Dee74 05-25-2015 02:09 PM

Bump :)

D

Olive1 05-25-2015 02:30 PM

I sometimes wish that when I had started, out of curiosity, taking those 'Are you an Alcoholic?' tests, that I had been much more honest with my answers and realized at that point that I most likely was, in fact, an alcoholic. I would have started on this fabulous journey much, much sooner.
:)

Ruby2 05-25-2015 05:35 PM

I would have paid more attention to the suggestions of people who had long term sobriety but I didn't. I thought my drinking and I were unique. I wasn't. We've mostly all been through variations of the same situations.

Soberpotamus 05-25-2015 05:46 PM

I rushed headlong into trying to "fix" things and wanted to recover and get so much accomplished right away :)

I guess I have always been that way. Just my personality.

The lessons for me were about sitting in discomfort, acceptance of things just as they are, going inward and learning to like and care for myself in a way that was never taught to or modeled for me by parents, and letting go of an overwhelming amount of pain - anger, rage, sadness, and grief.

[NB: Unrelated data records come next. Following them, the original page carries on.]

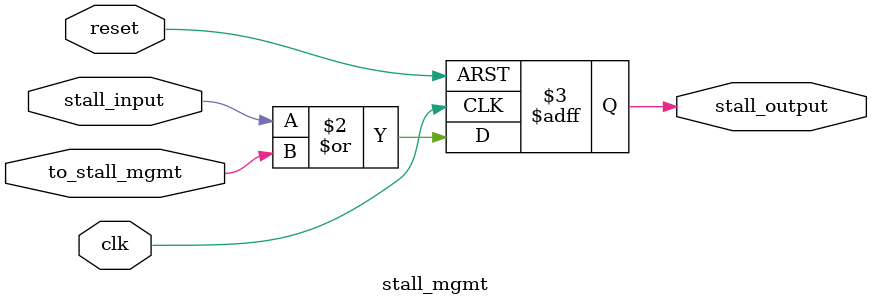
<source format=v>
module stall_mgmt (
    input  wire clk,
    input  wire reset,
    input  wire stall_input,    // Incoming stall signal (e.g., from arbiter)
    input  wire to_stall_mgmt,  // Feedback from buffer about its status
    output reg  stall_output    // Stall signal to propagate
);
    // Parameter to select stall strategy
    parameter GLOBAL_STALL = 1'b1; // Set to 0 for pipelined stall
    
    // For global stall, directly propagate stall signal
    // For pipelined stall, we'll add a cycle delay
    
    reg stall_delay; // For pipelined stall
    
    always @(posedge clk or posedge reset) begin
        if (reset) begin
            stall_output <= 1'b0;
            stall_delay <= 1'b0;
        end
        else begin
            if (GLOBAL_STALL) begin
                // Global stall: direct propagation
                stall_output <= stall_input | to_stall_mgmt;
            end
            else begin
                // Pipelined stall: delayed propagation
                stall_delay <= stall_input | to_stall_mgmt;
                stall_output <= stall_delay;
            end
        end
    end
endmodule
</source>
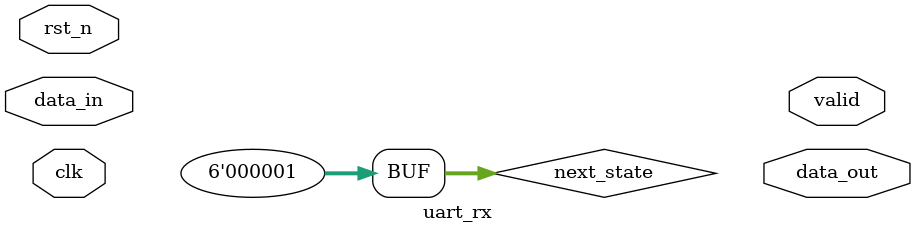
<source format=v>
`timescale 1ns / 1ps

`define IDLE        6'b000001
`define START1      6'b000010
`define START2      6'b000100
`define BIT_HALF1   6'b001000
`define BIT_HALF2   6'b010000
`define STOP        6'b100000

/*
 * A simple UART RX module with a fixed baud rate, 1 start bit, 1 stop bit, and no parity
 * bit. It samples once in the middle of the bit period.
 */
module uart_rx(
    input clk,
    input rst_n,
    input data_in,
    output [7:0] data_out,
    output valid
);

parameter CLK_FREQ   = 100_000_000;
parameter BAUD       = 115200;
parameter BIT_PERIOD = CLK_FREQ / BAUD;

reg [5:0] state, next_state;

always @(*) begin
    next_state = `IDLE;
    case (state)
        `IDLE: begin
        end
        `START1: begin
        end
        `START2: begin
        end
        `BIT_HALF1: begin
        end
        `BIT_HALF2: begin
        end
        `STOP: begin
        end
        default: begin
        end
    endcase
end

always @(posedge clk) begin
    if (rst_n == 0) begin
        state <= `IDLE;
    end else begin
        state <= next_state;
    end
end

endmodule

</source>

wpainterw 05-25-2015 05:49 PM

Yes, I was an episodic drinker for 40 years. Now sober for nearly 27. I should have connected up with a congenial AA group or some other group of recovering alcoholics early on instead of relying on one to one counseling. My AV was jerking me around for 40 years. I needed the support of other recovering alcoholics. If AA did not work, then I should have asked my doctor about group therapy. Some can do it alone. I could not.

W.

Dharma33 05-25-2015 05:55 PM


Originally Posted by Nonsensical (Post 5388769)
I stopped drinking a thousand times.

I only started living sober once.

I would have understood that difference sooner.

I, too am in very, very early sobriety. But these days have been a gift that I will never trade in for another drink.